(About this task): Write the records below out again word for word, with the pictures removed.

----

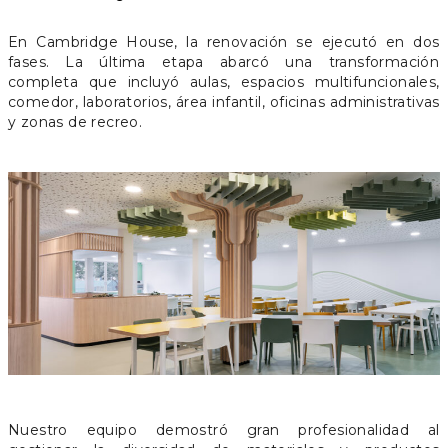
En Cambridge House, la renovación se ejecutó en dos
fases. La última etapa abarcó una transformación
completa que incluyó aulas, espacios multifuncionales,
comedor, laboratorios, área infantil, oficinas administrativas
y zonas de recreo.
Nuestro equipo demostró gran profesionalidad al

----

(Answer section):
En Cambridge House, la renovación se ejecutó en dos
fases. La última etapa abarcó una transformación
completa que incluyó aulas, espacios multifuncionales,
comedor, laboratorios, área infantil, oficinas administrativas
y zonas de recreo.
Nuestro equipo demostró gran profesionalidad al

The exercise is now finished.